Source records
****************
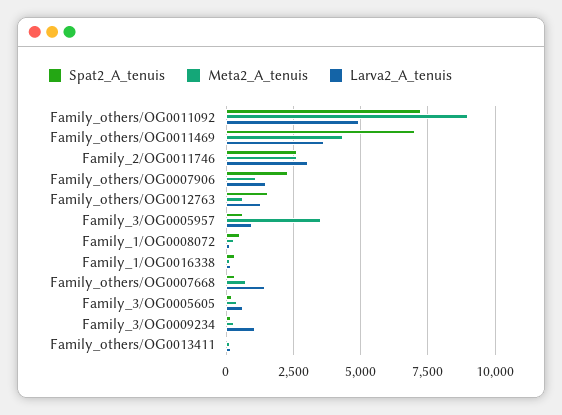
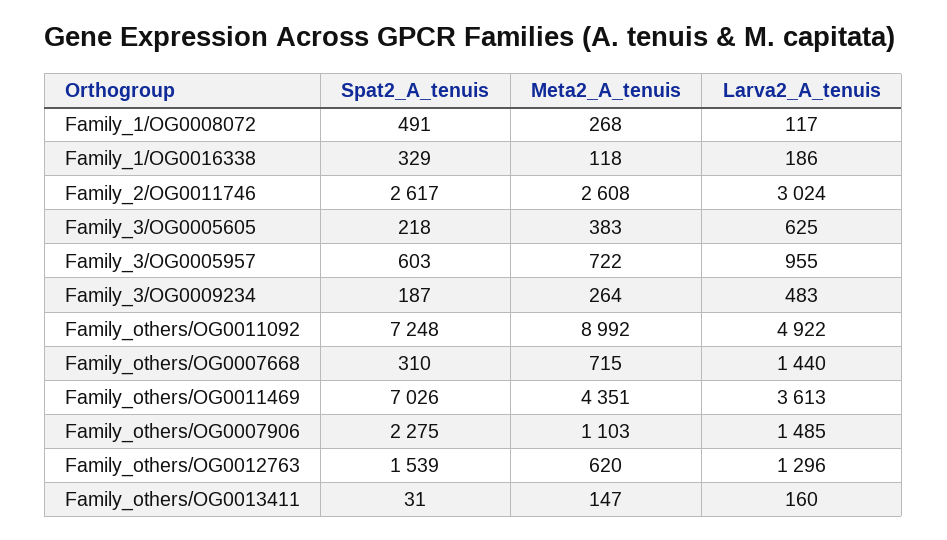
  {
    "Spat2_A_tenuis": {
      "Family_others/OG0011092": 7248,
      "Family_others/OG0011469": 7026,
      "Family_2/OG0011746": 2617,
      "Family_others/OG0007906": 2275,
      "Family_others/OG0012763": 1539,
      "Family_3/OG0005957": 603,
      "Family_1/OG0008072": 491,
      "Family_1/OG0016338": 329,
      "Family_others/OG0007668": 310,
      "Family_3/OG0005605": 218,
      "Family_3/OG0009234": 187,
      "Family_others/OG0013411": 31
    },
    "Meta2_A_tenuis": {
      "Family_others/OG0011092": 8992,
      "Family_others/OG0011469": 4351,
      "Family_2/OG0011746": 2608,
      "Family_others/OG0007906": 1103,
      "Family_others/OG0012763": 620,
-     "Family_3/OG0005957": 3500,
+     "Family_3/OG0005957": 722,
      "Family_1/OG0008072": 268,
      "Family_1/OG0016338": 118,
      "Family_others/OG0007668": 715,
      "Family_3/OG0005605": 383,
      "Family_3/OG0009234": 264,
      "Family_others/OG0013411": 147
    },
    "Larva2_A_tenuis": {
      "Family_others/OG0011092": 4922,
      "Family_others/OG0011469": 3613,
      "Family_2/OG0011746": 3024,
      "Family_others/OG0007906": 1485,
      "Family_others/OG0012763": 1296,
      "Family_3/OG0005957": 955,
      "Family_1/OG0008072": 117,
      "Family_1/OG0016338": 186,
      "Family_others/OG0007668": 1440,
      "Family_3/OG0005605": 625,
-     "Family_3/OG0009234": 1000,
+     "Family_3/OG0009234": 483,
      "Family_others/OG0013411": 160
    }
  }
****************
## EXERCISE DESCRIPTION
Return the records above verbatim, leaving out images.

## ANSWER SECTION
  {
    "Spat2_A_tenuis": {
      "Family_others/OG0011092": 7248,
      "Family_others/OG0011469": 7026,
      "Family_2/OG0011746": 2617,
      "Family_others/OG0007906": 2275,
      "Family_others/OG0012763": 1539,
      "Family_3/OG0005957": 603,
      "Family_1/OG0008072": 491,
      "Family_1/OG0016338": 329,
      "Family_others/OG0007668": 310,
      "Family_3/OG0005605": 218,
      "Family_3/OG0009234": 187,
      "Family_others/OG0013411": 31
    },
    "Meta2_A_tenuis": {
      "Family_others/OG0011092": 8992,
      "Family_others/OG0011469": 4351,
      "Family_2/OG0011746": 2608,
      "Family_others/OG0007906": 1103,
      "Family_others/OG0012763": 620,
-     "Family_3/OG0005957": 3500,
+     "Family_3/OG0005957": 722,
      "Family_1/OG0008072": 268,
      "Family_1/OG0016338": 118,
      "Family_others/OG0007668": 715,
      "Family_3/OG0005605": 383,
      "Family_3/OG0009234": 264,
      "Family_others/OG0013411": 147
    },
    "Larva2_A_tenuis": {
      "Family_others/OG0011092": 4922,
      "Family_others/OG0011469": 3613,
      "Family_2/OG0011746": 3024,
      "Family_others/OG0007906": 1485,
      "Family_others/OG0012763": 1296,
      "Family_3/OG0005957": 955,
      "Family_1/OG0008072": 117,
      "Family_1/OG0016338": 186,
      "Family_others/OG0007668": 1440,
      "Family_3/OG0005605": 625,
-     "Family_3/OG0009234": 1000,
+     "Family_3/OG0009234": 483,
      "Family_others/OG0013411": 160
    }
  }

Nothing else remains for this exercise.